没有小白莲在一边,只能凭着我的一双手,我只能将头发搞得更加凌乱。走了一段路,王琅忍俊不禁,左右一张望,就把我拉到了一条巷子里,“手拿下来。”

我只好乖乖地站着,让他给我打理一头的凌乱,品味着王琅修长的十指,在我发丝间穿梭的异样情愫。

“王琅。”忍不住轻声问他,“你说,姑爹最后会怎么封我哥?”

就好像我姑爹说的一样,我哥哥毕竟是北征主帅,一点都没有表示,肯定是说不过去的,但我也很想知道,他该怎么在官职上处理我哥。
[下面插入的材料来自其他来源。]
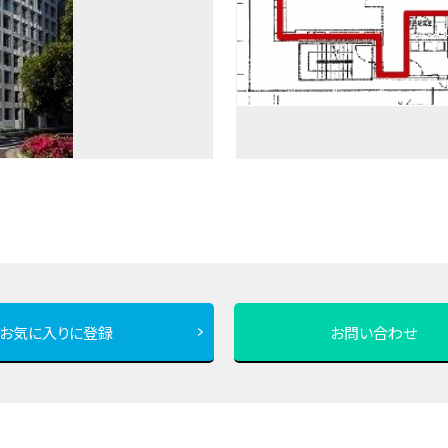
お気に入りに登録
お問い合わせ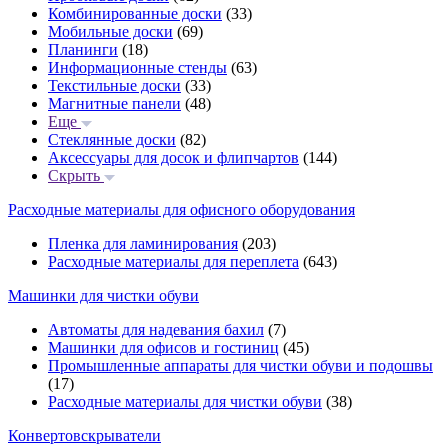
Комбинированные доски
(33)
Мобильные доски
(69)
Планинги
(18)
Информационные стенды
(63)
Текстильные доски
(33)
Магнитные панели
(48)
Еще
Стеклянные доски
(82)
Аксессуары для досок и флипчартов
(144)
Скрыть
Расходные материалы для офисного оборудования
Пленка для ламинирования
(203)
Расходные материалы для переплета
(643)
Машинки для чистки обуви
Автоматы для надевания бахил
(7)
Машинки для офисов и гостиниц
(45)
Промышленные аппараты для чистки обуви и подошвы
(17)
Расходные материалы для чистки обуви
(38)
Конвертовскрыватели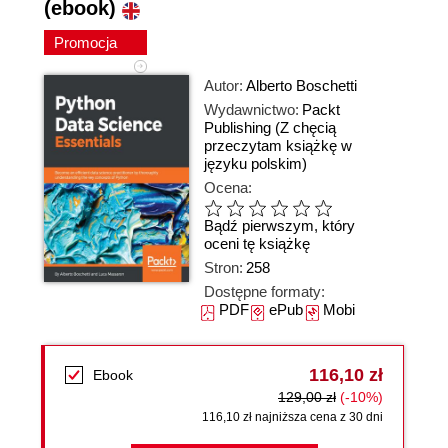
(ebook)
Promocja
Autor:
Alberto Boschetti
Wydawnictwo:
Packt
Publishing
(Z chęcią
przeczytam książkę w
języku polskim)
Ocena:
Bądź pierwszym, który
oceni tę książkę
Stron:
258
Dostępne formaty:
PDF
ePub
Mobi
116,10 zł
Ebook
129,00 zł
(-10%)
116,10 zł najniższa cena z 30 dni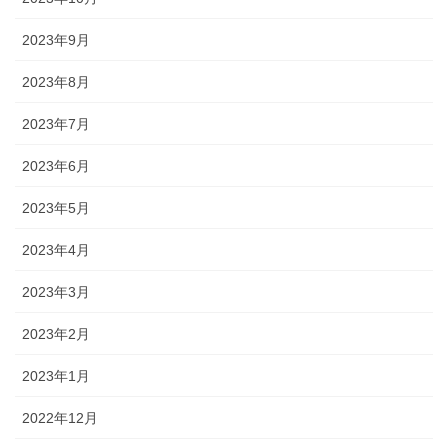
2023年9月
2023年8月
2023年7月
2023年6月
2023年5月
2023年4月
2023年3月
2023年2月
2023年1月
2022年12月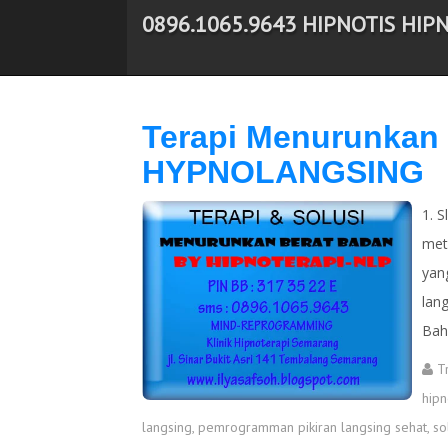
0896.1065.9643 HIPNOTIS HIP
-->
Terapi Menurunkan 
HYPNOLANGSING
1. 
met
yan
lan
Bah
T
hipn
langsing
,
pemrogramman pikiran langsing sehat
,
so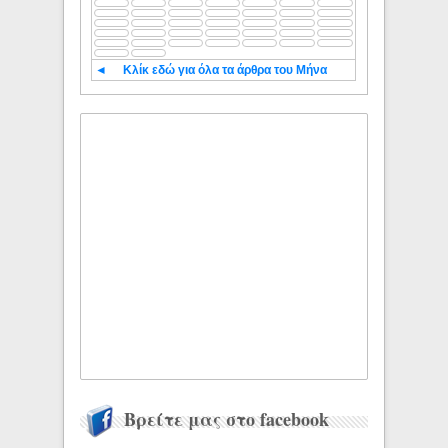
◄
Κλίκ εδώ για όλα τα άρθρα του Μήνα
Βρείτε μας στο facebook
要知道这说起来,我哥哥还是一身挑两房,一边继承了我大伯的国公爵位,一边又继承了我爹自己挣来的侯爵,他身上大大小小的官职也已经很多了,再怎么调整,也都和他的功劳并不相称。

王琅的手略微停了停,“父皇的意思,应该是把岳父的爵位往上提一提。”

这的确是很大的殊荣,要知道爵位一定,想要升等,非有大功,连礼部都过不去。而对我哥哥本人来说,意义又已经挺小的了:他自己身上还有一个一等国公的爵呢。这就又给将来王琅在官职上提拔他,留下了余地。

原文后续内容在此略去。